All apps should be native. Who needs browsers and JavaScript? - dzkanner
http://www.thehackerati.com/blog/2014/07/15/the-days-of-browsers-are-numbered.html
======
tolmasky
As I downloaded the economist app to listen to economist articles today, I
felt the exact opposite of this article...

1\. Won't be able to link to any article to friends unless the app maker
decided to implement specific "share" functionality. Unlike a link that I can
email, text, store in a file...

2\. Oh and even if they have made this share functionality, it may not work on
my friend's non-iPhone device. Even if I decided to share this with myself, I
may not be able to consume it on my Mac.

3\. Can't open multiple articles/audios in different tabs unless the app
writer specifically took the time to make a multiple views interface

4\. I'll have to wait 8 months before I can view this data on my iPad, because
the co made the 100% reasonable decision to ship iPhone only first. I much
prefer being completely incapable of viewing this data on one of my devices
than a possibly less than ideal rendering of a web page with it on every
platform I own.

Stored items
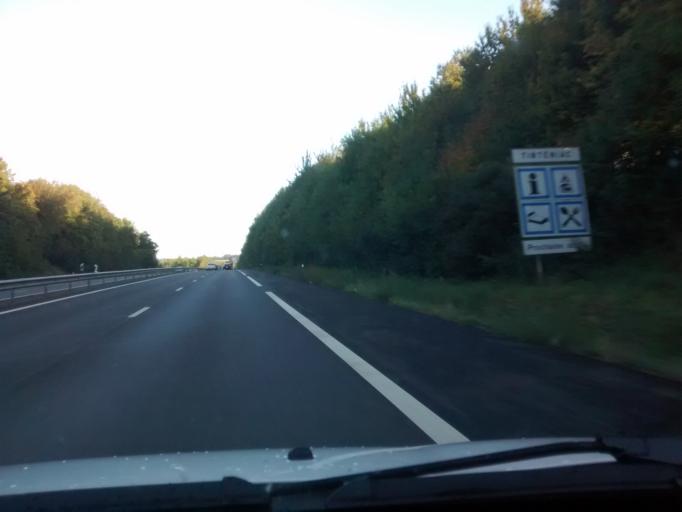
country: FR
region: Brittany
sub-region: Departement d'Ille-et-Vilaine
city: Tinteniac
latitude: 48.3198
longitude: -1.8464
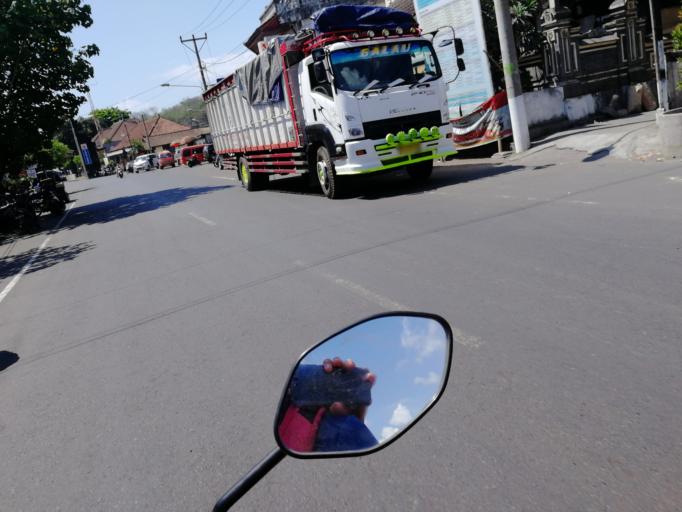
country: ID
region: Bali
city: Padangbai
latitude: -8.5319
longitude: 115.5067
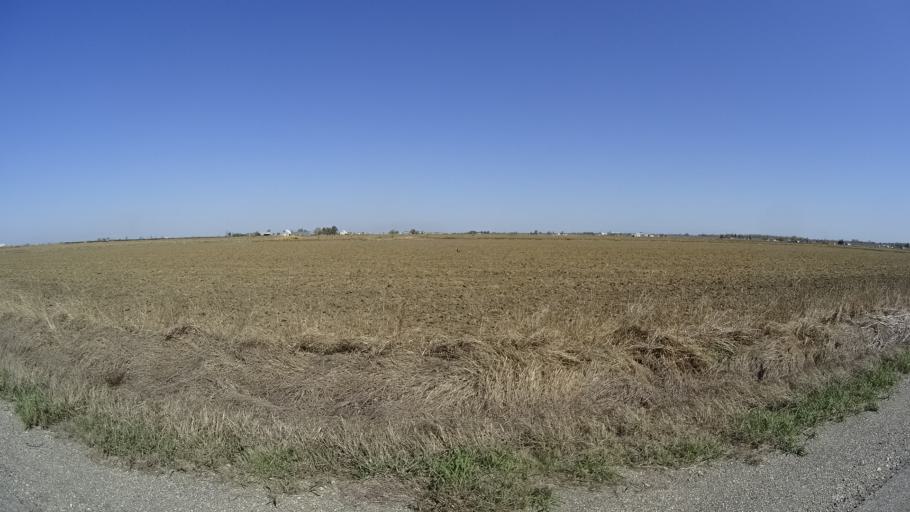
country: US
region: California
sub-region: Glenn County
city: Willows
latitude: 39.4285
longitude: -122.0384
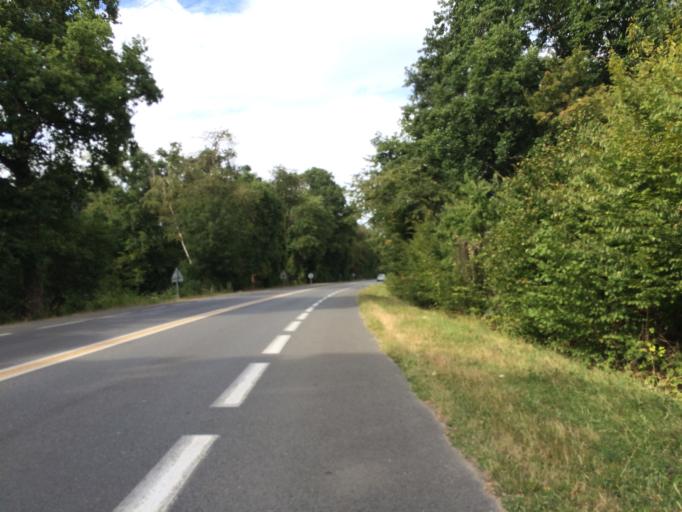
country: FR
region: Ile-de-France
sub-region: Departement de l'Essonne
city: Quincy-sous-Senart
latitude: 48.6751
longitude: 2.5249
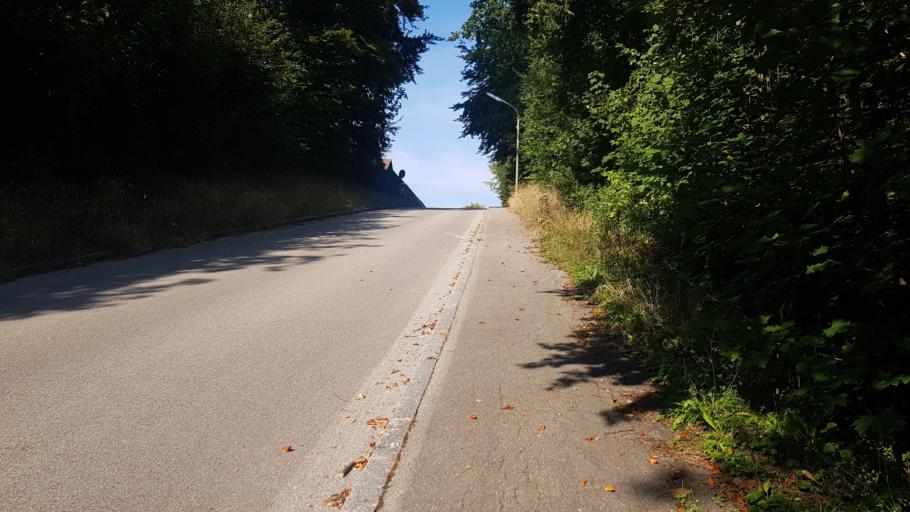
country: DE
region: Bavaria
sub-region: Upper Bavaria
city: Worthsee
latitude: 48.0643
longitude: 11.2145
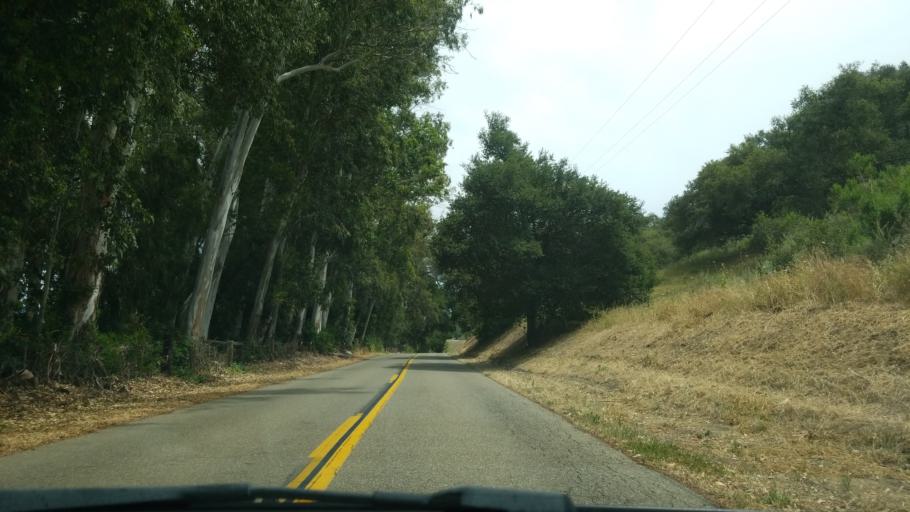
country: US
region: California
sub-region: Santa Barbara County
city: Los Olivos
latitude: 34.7800
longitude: -120.1591
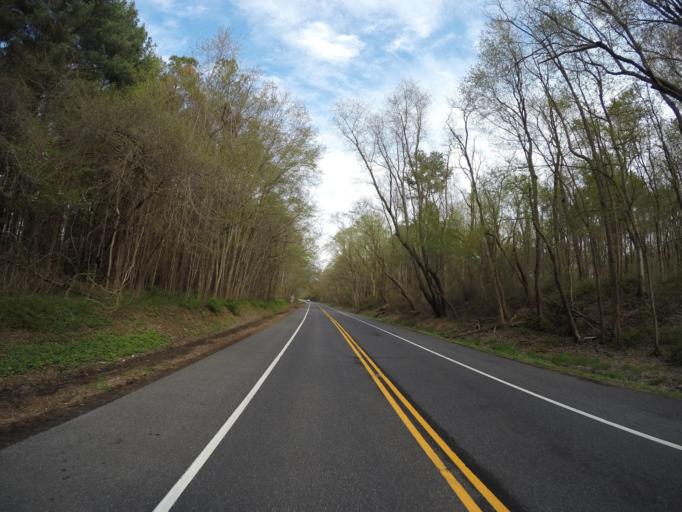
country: US
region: Delaware
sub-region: New Castle County
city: Glasgow
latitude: 39.5470
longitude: -75.7249
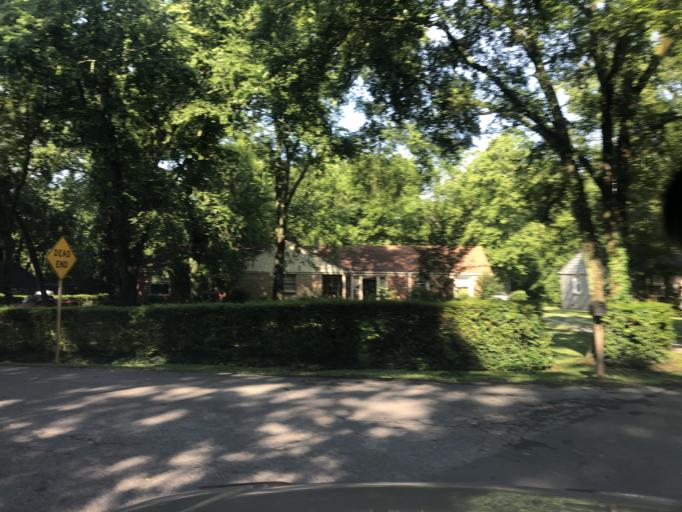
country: US
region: Tennessee
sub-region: Davidson County
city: Lakewood
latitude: 36.2279
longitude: -86.7141
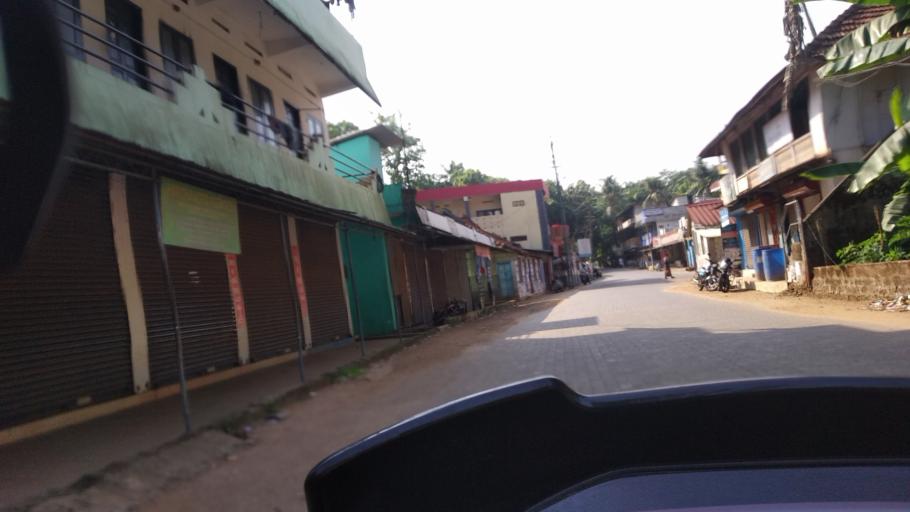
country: IN
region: Kerala
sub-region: Ernakulam
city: Piravam
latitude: 9.8665
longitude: 76.5075
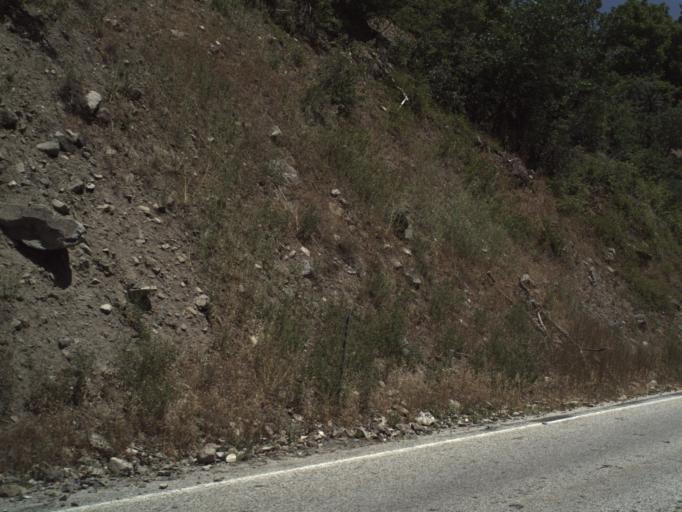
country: US
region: Utah
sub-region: Weber County
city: Liberty
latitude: 41.2550
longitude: -111.8633
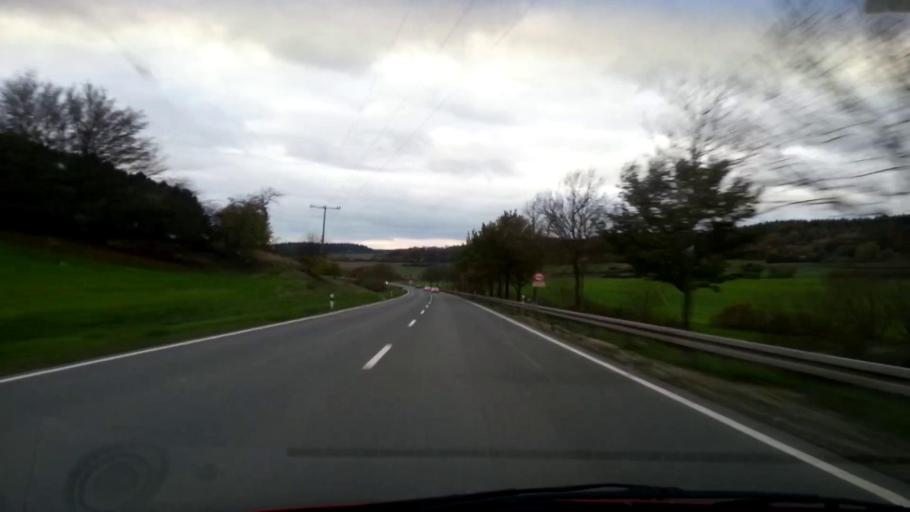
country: DE
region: Bavaria
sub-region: Upper Franconia
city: Kueps Oberfranken
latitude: 50.2118
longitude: 11.2463
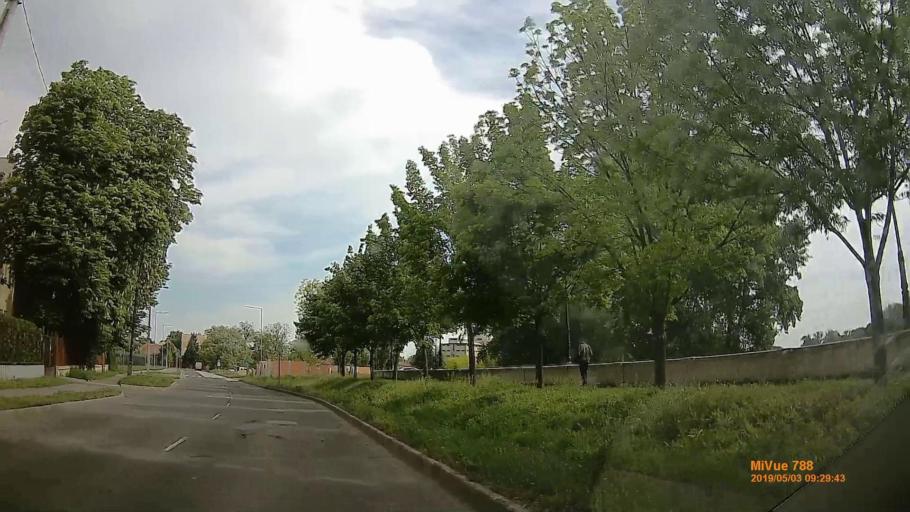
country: HU
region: Jasz-Nagykun-Szolnok
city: Szolnok
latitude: 47.1659
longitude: 20.1815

## [PROBLEMS TO WORK ON]
1 - Answer these questions from the forum thread on native apps.
(a) Which app did tolmasky download, and for what purpose?
(b) Which computer does tolmasky say might be unable to open an article shared with himself or herself?
(c) How long does tolmasky expect to wait before viewing the data on an iPad?
2 - Continue the forum thread on native apps from the end of its fourth point, in the same voice.

## [EXERCISE ANSWERS]
1 -
(a) The Economist app, to listen to Economist articles.
(b) The Mac.
(c) Eight months.

2 -
5\. Almost certainly can't group media in terms of topic, since the top level
view is always going to be "app". So no collection of research bookmarks, just
everything lost in their little provider's containers...

6\. And the bonus is I now have to worry about the right place to organize
this stupid app on my screen since I can't just keep a link to the _data I
care about_.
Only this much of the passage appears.